* INSTRUCTIONS TO FOLLOW
Print each line from the start of the records below up through the line where "Criminal Defense" is found, exactly as given.

========================================

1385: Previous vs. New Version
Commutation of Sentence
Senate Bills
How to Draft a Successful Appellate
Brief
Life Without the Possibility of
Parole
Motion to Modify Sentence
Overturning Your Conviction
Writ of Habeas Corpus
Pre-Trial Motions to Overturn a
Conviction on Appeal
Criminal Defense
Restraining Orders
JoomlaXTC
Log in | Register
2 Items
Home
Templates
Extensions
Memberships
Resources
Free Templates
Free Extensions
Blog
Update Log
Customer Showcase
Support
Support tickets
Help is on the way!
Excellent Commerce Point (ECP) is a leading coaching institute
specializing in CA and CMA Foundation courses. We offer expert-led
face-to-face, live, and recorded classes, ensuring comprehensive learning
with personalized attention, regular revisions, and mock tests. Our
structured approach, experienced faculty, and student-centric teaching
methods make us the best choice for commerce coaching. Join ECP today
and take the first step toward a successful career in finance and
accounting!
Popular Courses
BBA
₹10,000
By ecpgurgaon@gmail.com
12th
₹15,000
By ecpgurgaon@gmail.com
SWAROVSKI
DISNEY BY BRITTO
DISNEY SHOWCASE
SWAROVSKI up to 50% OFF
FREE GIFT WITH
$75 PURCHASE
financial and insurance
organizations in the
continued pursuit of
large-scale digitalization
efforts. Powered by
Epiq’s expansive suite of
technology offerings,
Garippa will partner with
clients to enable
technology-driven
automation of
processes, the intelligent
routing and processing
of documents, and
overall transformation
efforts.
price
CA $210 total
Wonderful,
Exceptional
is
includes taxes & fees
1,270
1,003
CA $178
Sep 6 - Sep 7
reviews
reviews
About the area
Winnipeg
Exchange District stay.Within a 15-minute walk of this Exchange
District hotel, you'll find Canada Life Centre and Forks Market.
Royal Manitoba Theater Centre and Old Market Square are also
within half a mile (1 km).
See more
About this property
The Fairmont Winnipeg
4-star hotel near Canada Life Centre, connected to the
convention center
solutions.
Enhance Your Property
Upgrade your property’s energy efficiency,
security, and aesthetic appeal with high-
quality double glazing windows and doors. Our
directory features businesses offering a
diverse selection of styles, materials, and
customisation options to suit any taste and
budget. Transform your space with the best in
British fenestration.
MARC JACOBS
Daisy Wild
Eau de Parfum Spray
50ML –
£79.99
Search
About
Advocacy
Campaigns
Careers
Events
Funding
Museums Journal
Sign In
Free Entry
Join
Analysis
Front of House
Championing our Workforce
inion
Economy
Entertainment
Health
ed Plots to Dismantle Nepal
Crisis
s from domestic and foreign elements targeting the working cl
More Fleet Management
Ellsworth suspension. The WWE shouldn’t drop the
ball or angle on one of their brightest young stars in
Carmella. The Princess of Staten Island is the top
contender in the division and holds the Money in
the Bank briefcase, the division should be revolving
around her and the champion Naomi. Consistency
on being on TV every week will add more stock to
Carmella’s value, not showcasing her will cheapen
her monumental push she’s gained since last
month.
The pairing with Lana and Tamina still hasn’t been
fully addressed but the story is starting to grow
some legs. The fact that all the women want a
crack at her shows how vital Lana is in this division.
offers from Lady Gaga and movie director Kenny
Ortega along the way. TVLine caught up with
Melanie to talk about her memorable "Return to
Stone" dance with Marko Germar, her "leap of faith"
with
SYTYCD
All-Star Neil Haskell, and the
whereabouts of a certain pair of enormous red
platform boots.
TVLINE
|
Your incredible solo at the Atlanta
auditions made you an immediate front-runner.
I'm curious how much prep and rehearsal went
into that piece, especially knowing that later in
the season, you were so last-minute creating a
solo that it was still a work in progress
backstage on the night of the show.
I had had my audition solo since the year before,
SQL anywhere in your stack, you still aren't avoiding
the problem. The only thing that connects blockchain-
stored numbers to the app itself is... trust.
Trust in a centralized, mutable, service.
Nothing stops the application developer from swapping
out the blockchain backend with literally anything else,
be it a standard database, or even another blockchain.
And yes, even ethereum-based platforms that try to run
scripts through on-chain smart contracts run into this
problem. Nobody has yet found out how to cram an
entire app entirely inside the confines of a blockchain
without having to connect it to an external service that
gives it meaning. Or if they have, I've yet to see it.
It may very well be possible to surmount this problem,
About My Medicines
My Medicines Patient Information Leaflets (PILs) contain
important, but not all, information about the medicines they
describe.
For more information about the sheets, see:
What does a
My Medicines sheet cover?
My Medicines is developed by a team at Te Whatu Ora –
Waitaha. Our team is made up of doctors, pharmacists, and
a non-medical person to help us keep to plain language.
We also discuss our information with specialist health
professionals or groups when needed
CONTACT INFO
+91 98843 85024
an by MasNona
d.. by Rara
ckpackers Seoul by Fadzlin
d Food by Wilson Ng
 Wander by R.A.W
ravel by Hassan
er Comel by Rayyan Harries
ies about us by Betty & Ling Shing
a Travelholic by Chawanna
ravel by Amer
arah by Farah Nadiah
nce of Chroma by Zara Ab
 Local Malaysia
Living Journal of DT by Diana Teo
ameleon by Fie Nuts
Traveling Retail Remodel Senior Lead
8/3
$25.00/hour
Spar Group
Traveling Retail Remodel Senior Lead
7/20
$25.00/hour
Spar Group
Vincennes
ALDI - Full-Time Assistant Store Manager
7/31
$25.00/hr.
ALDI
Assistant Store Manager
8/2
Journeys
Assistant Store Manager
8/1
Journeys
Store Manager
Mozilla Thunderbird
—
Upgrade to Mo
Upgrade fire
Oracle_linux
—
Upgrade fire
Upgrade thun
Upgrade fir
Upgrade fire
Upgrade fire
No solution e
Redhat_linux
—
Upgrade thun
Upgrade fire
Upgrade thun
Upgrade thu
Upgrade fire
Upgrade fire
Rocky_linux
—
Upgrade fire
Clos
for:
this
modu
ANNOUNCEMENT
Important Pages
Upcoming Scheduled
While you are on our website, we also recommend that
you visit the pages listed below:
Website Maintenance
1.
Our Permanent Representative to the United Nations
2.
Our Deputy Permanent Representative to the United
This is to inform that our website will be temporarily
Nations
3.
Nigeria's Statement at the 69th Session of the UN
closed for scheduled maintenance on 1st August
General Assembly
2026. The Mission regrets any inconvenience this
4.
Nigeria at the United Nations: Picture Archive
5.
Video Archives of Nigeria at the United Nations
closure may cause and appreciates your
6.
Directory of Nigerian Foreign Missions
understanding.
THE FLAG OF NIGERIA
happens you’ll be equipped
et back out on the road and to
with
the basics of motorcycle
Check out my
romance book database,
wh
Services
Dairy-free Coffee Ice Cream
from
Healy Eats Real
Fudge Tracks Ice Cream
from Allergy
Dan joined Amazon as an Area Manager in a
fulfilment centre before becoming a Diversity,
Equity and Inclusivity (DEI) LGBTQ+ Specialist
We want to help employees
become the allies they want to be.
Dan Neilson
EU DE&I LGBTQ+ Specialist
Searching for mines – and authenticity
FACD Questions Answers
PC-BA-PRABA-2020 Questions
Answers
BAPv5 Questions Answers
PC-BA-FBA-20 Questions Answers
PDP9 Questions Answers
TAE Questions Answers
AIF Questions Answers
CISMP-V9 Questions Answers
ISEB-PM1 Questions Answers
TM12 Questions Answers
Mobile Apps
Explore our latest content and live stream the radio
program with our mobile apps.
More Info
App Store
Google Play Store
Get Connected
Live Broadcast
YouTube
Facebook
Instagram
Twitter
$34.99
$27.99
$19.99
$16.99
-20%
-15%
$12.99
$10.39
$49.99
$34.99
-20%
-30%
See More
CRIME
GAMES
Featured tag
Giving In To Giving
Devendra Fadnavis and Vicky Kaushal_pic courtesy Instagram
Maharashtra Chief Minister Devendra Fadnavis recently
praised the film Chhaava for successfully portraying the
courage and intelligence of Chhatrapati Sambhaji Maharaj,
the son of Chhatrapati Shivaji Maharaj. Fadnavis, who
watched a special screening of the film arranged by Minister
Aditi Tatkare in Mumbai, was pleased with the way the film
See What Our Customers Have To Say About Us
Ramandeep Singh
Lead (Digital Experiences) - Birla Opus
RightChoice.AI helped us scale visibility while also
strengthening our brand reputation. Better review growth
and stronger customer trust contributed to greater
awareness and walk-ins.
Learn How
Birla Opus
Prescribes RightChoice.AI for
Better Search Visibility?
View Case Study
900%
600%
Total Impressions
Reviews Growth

========================================

* THE ANSWER
1385: Previous vs. New Version
Commutation of Sentence
Senate Bills
How to Draft a Successful Appellate
Brief
Life Without the Possibility of
Parole
Motion to Modify Sentence
Overturning Your Conviction
Writ of Habeas Corpus
Pre-Trial Motions to Overturn a
Conviction on Appeal
Criminal Defense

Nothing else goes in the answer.